Sidang dipimpin langsung Ketua DPRD, Lalu Ramdan dan dihadiri Wakil Bupati, HM. Nursiah, anggota DPRD serta unsur forkopinda, Kamis (10/07/2025).
Ketua Pansus I DPRD Loteng, Ferdian Elmansyah menyampaikan, RPJMD tahun 2025-2029 merupakan dokumen perencanaan yang menjabarkan visi, misi dan program kepala daerah yang memuat tujuan, sasaran, strategi, arah kebiajkan, pembangunan daerah dan keuangan daerah yang disertai dengan kerangka pendanaan bersifat indikatif untuk jangka waktu lima tahun yang disusun dengan berpedoman pada RPJPD dan RPJMN.
Dijelaskannya, salah satu hal penting yang menjadi atensi Pansus DPRD dalam pembahasan Ranperda yakni adanya tahapan yang belum diselesaikan pemerintah daerah terkait tahapan harmonisasi rancangan Perda yang dilaksanakan Kanwil Kementerian Hukum NTB.
Hal ini menjadi salah satu dasar untuk menunda dan memohon tambahan waktu pembahasan untuk menunggu selesainya tahapan harmonisasi tersebut.
“Berkat koordinasi dan komunikasi yang baik antara Pansus, pemerintah daerah dan Kanwil Kemenkum, tahapan itu sudah selesai dilalui, hasilnya telah dibahas bersama Pansus dan pemerintah daerah,” kata Ferdian Elmansyah.
Menurutnya, RPJMD tahun 2025-2029 merupakan tahap pembangunan jangka menengah pertama pada periode RPJPD tahun 2025-2045 yang mengusung visi “mewujudkan masyarakat lombok tengah yang mandiri, berdaysaing, sejahtera dan harmonis” yang terangkum dalam akronim Masmirah.

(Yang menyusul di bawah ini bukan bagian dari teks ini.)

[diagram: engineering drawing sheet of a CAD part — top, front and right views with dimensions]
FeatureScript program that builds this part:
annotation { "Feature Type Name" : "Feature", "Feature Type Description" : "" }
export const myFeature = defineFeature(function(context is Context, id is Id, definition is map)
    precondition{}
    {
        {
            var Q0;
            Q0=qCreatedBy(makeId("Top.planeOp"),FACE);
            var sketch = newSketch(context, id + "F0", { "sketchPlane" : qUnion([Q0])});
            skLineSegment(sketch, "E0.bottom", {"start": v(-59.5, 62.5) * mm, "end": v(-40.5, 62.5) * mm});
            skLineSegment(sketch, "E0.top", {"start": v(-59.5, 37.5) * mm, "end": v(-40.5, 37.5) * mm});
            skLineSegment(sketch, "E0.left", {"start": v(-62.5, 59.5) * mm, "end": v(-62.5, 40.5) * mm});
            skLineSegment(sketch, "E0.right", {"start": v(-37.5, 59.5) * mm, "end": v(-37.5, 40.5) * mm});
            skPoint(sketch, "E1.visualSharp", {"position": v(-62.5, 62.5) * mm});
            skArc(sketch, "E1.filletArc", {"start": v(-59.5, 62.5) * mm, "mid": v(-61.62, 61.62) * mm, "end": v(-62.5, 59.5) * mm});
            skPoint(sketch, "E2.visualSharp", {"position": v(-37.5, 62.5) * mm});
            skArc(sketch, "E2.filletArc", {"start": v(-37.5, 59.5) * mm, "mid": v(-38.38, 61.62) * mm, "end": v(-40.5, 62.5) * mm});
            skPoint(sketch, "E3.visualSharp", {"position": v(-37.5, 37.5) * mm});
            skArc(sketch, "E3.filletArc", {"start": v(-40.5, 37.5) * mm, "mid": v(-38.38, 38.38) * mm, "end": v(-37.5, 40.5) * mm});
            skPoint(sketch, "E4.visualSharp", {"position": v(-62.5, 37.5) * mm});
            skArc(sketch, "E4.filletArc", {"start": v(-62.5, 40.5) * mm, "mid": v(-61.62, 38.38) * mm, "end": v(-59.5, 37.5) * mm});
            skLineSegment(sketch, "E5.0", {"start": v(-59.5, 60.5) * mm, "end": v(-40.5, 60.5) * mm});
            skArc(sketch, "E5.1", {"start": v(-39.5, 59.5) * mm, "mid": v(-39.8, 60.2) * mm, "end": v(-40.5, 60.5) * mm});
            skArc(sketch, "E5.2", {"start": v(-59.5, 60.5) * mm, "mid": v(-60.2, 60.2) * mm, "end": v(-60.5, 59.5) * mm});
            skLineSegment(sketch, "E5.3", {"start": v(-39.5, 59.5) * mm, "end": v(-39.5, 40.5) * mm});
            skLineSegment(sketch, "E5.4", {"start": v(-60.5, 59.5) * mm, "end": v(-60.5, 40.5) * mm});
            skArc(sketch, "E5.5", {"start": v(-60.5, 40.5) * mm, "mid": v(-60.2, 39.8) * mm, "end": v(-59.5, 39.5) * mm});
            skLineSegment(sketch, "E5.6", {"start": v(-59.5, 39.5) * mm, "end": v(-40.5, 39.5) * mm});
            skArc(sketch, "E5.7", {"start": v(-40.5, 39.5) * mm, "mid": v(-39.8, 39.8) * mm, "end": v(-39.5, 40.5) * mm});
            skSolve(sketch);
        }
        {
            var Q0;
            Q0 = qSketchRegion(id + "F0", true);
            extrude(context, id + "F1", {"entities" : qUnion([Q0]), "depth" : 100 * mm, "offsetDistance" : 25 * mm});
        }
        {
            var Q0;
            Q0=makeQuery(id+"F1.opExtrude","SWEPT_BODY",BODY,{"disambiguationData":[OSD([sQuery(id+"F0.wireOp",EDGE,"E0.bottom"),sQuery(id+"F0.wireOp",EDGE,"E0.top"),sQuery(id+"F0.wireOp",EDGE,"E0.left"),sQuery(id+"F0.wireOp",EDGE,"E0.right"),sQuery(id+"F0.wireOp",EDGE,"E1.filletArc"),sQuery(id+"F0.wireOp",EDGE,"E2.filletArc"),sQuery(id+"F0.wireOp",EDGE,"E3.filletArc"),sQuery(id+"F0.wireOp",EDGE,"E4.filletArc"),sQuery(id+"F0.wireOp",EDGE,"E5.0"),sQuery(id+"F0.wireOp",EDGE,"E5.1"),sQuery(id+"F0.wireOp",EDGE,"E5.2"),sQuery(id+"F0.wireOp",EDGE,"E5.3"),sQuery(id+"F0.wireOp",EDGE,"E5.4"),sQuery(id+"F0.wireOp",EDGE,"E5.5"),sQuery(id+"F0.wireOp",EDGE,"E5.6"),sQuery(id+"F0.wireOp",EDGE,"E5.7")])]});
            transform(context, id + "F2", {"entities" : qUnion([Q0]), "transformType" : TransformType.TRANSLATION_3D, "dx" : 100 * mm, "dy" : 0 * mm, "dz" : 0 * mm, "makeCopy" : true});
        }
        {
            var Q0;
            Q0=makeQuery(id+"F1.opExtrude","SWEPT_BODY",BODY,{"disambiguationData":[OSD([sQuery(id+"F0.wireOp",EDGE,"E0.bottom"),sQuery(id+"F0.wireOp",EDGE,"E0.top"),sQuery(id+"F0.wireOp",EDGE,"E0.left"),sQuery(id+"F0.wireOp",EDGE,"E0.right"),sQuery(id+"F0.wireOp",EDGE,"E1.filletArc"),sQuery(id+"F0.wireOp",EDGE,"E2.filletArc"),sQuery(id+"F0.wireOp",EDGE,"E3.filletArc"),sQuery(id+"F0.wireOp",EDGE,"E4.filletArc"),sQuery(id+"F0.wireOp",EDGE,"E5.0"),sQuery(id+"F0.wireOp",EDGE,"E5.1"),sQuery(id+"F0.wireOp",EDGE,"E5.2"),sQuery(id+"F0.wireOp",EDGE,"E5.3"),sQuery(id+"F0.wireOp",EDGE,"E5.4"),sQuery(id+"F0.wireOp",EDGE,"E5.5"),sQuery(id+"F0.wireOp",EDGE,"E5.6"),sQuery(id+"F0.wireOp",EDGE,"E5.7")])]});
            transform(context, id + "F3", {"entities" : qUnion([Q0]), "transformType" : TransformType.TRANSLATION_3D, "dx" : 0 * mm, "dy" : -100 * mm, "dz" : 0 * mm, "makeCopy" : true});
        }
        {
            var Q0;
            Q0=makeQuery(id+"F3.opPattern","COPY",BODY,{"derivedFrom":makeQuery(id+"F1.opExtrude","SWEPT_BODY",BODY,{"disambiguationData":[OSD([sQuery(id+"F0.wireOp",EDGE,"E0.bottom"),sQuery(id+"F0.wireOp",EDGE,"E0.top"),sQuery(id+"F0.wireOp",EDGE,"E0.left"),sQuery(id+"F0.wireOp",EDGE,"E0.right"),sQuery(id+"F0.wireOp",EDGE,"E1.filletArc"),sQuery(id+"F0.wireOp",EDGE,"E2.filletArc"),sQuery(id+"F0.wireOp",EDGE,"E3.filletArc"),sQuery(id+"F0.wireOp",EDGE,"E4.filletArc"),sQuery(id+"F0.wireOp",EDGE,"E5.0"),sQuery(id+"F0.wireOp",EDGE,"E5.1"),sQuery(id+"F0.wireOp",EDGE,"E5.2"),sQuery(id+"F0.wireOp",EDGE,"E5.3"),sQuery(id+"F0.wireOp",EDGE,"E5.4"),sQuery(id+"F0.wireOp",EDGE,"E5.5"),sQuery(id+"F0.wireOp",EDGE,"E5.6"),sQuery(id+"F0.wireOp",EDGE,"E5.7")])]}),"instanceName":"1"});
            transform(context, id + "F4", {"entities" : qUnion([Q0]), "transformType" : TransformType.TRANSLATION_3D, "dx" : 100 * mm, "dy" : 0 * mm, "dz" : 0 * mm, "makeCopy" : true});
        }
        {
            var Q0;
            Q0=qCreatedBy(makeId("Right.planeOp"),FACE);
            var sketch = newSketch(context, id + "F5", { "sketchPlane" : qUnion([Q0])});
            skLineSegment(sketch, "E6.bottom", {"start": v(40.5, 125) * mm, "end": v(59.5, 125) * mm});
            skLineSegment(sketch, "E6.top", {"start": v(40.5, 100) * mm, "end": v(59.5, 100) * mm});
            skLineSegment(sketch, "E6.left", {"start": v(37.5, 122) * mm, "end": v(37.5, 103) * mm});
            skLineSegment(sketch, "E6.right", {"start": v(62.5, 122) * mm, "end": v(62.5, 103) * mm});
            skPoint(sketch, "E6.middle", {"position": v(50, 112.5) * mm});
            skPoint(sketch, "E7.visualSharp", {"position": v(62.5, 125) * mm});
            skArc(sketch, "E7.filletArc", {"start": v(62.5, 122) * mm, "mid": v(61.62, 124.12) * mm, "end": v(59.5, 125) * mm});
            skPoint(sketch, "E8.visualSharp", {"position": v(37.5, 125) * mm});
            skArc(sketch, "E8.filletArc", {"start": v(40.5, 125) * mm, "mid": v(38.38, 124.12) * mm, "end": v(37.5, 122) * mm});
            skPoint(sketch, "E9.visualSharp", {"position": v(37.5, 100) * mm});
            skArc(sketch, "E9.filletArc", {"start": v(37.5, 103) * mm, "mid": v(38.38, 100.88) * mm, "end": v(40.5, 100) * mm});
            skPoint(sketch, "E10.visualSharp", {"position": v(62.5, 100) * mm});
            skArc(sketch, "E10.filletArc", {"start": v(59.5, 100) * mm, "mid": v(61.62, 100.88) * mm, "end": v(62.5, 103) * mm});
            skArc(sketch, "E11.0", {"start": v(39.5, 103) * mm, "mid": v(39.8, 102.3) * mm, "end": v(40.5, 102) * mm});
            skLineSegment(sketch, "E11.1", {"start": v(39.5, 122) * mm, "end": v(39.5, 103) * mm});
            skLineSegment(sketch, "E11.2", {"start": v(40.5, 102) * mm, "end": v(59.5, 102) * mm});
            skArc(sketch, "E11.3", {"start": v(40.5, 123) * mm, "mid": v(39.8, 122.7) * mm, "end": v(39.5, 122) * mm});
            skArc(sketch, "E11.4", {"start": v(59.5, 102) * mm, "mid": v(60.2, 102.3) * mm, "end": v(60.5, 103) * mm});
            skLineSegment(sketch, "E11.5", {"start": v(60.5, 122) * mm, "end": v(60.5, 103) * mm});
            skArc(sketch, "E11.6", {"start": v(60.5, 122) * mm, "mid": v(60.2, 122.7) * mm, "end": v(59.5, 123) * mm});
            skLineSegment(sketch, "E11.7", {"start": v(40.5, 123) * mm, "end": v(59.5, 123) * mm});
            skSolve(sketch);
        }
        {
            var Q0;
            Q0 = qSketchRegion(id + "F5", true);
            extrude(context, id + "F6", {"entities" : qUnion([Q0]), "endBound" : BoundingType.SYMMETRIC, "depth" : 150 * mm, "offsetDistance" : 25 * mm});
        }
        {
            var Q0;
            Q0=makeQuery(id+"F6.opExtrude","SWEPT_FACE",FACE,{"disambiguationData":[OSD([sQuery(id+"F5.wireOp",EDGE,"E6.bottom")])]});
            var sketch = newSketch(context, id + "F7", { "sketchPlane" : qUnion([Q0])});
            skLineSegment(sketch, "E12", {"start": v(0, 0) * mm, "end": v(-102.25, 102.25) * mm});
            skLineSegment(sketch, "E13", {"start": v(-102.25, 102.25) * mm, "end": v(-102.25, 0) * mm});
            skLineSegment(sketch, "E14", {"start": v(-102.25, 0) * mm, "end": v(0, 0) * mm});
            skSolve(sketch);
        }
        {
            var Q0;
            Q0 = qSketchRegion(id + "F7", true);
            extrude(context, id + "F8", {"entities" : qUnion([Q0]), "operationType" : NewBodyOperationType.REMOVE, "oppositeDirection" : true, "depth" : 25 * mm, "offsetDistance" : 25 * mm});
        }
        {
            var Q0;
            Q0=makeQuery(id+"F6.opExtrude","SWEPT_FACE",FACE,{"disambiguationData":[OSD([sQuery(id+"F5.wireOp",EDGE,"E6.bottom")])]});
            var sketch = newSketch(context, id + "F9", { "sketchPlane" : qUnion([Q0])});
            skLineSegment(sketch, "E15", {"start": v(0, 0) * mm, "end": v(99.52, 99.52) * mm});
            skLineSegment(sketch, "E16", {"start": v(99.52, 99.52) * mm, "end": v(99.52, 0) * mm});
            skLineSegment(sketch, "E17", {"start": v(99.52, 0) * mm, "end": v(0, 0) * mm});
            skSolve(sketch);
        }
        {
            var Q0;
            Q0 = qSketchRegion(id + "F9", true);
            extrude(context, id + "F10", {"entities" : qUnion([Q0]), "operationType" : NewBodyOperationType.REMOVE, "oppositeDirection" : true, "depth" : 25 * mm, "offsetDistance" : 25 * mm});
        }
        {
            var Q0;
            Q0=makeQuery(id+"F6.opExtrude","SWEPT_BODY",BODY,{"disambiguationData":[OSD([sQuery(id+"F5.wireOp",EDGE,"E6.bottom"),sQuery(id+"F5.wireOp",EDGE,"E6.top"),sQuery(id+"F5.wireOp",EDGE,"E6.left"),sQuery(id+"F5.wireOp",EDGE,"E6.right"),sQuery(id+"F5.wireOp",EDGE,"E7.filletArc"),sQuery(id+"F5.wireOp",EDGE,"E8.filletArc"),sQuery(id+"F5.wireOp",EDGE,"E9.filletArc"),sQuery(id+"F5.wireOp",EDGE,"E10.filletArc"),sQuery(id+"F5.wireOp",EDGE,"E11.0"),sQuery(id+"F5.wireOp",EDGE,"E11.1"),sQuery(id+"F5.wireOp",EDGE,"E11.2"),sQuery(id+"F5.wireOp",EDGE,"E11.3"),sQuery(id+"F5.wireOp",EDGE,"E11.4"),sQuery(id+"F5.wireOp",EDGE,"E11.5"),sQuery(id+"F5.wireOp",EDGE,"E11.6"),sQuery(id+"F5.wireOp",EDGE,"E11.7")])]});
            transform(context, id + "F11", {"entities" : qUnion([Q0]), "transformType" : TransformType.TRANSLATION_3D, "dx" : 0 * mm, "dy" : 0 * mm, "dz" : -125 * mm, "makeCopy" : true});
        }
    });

Yang mana, dokumen RPJMD telah disusun dengan berpedoman pada berbagai ketentuan peraturan perundang-undangan.
“Ukuran keberhasilan RPJMD dalam pencapaian visi dan misi kepala daerah periode 2025-2029 tercermin dari 6 capaian Indikator Kinerja Utama (IKU) yang ditetapkan,” ujar politisi Golkar ini.
Pertumbuhan ekonomi inklusif dan pemerataan infrastruktur yang mampu mengungkit produktifitas sektor unggulan dan menguatkan ketahanan lingkungan diharapkan dapat menekan angka kemiskinan.
Pembangunan kualitas sumber daya manusia yang sehat dan cerdas dan harmonisasi sosial yang kondusif diupayakan dapat meningkatkan indeks pembangunan manusia.
Selain itu, pelayanan publik yang profesional, inklusif, mudah, tepat waktu dan terjangkau yang inovatif dan dinamis terus diupayakan untuk mendorong peningkatan pertumbuhan ekonomi, penurunan angka kemiskinan, serta peningkatan indeks pembangunan manusia.
“Indeks Pembangunan Manusia (IPM) dapat berperan penting dalam mengukur keberhasilan pembangunan sumber daya manusia. IPM merupakan ukuran rata-rata capaian aspek utama pembangunan manusia yang meliputi umur panjang dan hidup sehat, mempunyai pengetahuan, dan standar hidup yang layak,” jelasnya.
Secara umum, capaian IPM selama 5 tahun terakhir mengalami peningkatan. Pada tahun 2019, IPM tercatat sebesar 66,36 dan terus meningkat hingga pada tahun 2023 menjadi 70,41 poin.
Hal ini mengindikasikan bahwa kondisi pendidikan, kesehatan dan kesejahteraan penduduk semakin membaik. Sedangkan pada dokumen RPJMD tahun 2025-2029, IPM diharapkan meningkat menjadi 73,81 di akhir periode RPJMD.
Untuk persentase penduduk miskin, secara persentase mengalami penurunan selama lima tahun terakhir yaitu dari tahun 2019 sampai tahun 2023, namun secara jumlah perorangan terjadi fluktuasi, dan tertinggi pada tahun 2021 dengan jumlah 131.940 orang dengan persentase sebanyak 13,44% dan tahun 2024 sebanyak 12,07%, dan Pansus I berharap apa yang ditargetkan pemerintah daerah dalam dokumen RPJMD terkait persentase data kemisknan bisa mencapai target yaitu sebesar 10,50% sampai dengan 11,07%.